Longeran also brought up a situation that happened last spring, when a pit bull forced a Clinton police officer to the roof of her cruiser to avoid an attack from the vicious dog.
Although he didn't request the council to act on anything at Tuesday's meeting, Lonergan strongly urged council members to consider the option of a pit bull ban before an incident happens that will force them into action.
"We could grandfather in the pit bulls that are already here and then over time they would eventually be banned from the city," Lonergan said. "We don't want to take away the opportunity for present pit bull owners to have to get rid of their dog. But, if we don't take some action and an incident occurs then we're going to be wishing we had done something."
Councilman Paul Varner suggested instead of banning pit bulls that the council create stricter punishments for owners whose dogs become a nuisance in the community.
"Instead of distinguishing breed maybe what we ought to look at is the severity of the punishment for whatever damage they do," Varner said.
The issue with that, according to Councilman Trevor Willis, is that if the punishment is what the council acts on there is still the event that an attack could happen in the city.
"Why do we want to wait until there's damage?" Willis asked. "We need to be more proactive than that."
Council members agreed something should be done in regard to the dangerous dog ordinance in the future but they were not the only ones to speak on the issue at Tuesday's meeting.
Pit bull owner Bill Vilmont spoke up in defense for his dogs, saying the issues associated with pit bulls typically stem from improper training and misuse by the owners.
"Any dog that I have raised myself will never be dangerous, I can attest to that," Vilmont said. "They just have to be trained to be familiar with people."
In response to that, City Administrator Tom Roth referred to a situation in Waterloo where a woman and teenage boy were attacked by three dogs, two of which were pit bulls. In a report from the Waterloo-Cedar Falls Courier, the owner of one of the pit bulls said he had never had a problem with the dog before.
"That's often what you hear," Roth said. "They have never been a problem until they are a problem, but then they become the problem and then it's too late."
The council decided to take a look at the current vicious dog ordinance to see what it can do to make stricter rules and punishments before moving forward with an ordinance banning the breed.
"I'd just hate to be reactionary and wait for the other shoe to drop," Willis said.

—————

## Assignment A
Print the entries from the line containing "zealand tetracycline cheap n" through the last line of the entries, inclusive.
The entries that come next have no connection to the article on the pit bull ban.

## Available data
—————

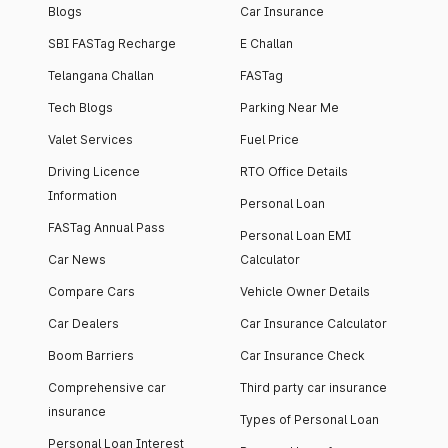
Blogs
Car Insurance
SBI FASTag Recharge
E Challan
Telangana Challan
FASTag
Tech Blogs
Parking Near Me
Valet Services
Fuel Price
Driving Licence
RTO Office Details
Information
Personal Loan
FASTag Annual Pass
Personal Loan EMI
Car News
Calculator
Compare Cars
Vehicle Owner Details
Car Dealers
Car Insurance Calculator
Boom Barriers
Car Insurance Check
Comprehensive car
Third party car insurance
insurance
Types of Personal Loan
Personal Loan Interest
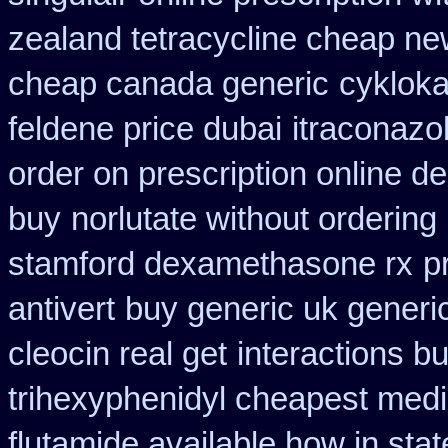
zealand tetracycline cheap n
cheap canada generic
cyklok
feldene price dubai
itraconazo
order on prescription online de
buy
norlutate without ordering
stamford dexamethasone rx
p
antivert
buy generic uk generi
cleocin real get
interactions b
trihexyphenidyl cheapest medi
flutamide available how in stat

—————

## Assignment B
List every person in the pit bull ban article who is identified by both a first and a last name.

## Worked solution A
zealand tetracycline cheap n
cheap canada generic
cyklok
feldene price dubai
itraconazo
order on prescription online de
buy
norlutate without ordering
stamford dexamethasone rx
p
antivert
buy generic uk generi
cleocin real get
interactions b
trihexyphenidyl cheapest medi
flutamide available how in stat

## Worked solution B
Paul Varner
Trevor Willis
Bill Vilmont
Tom Roth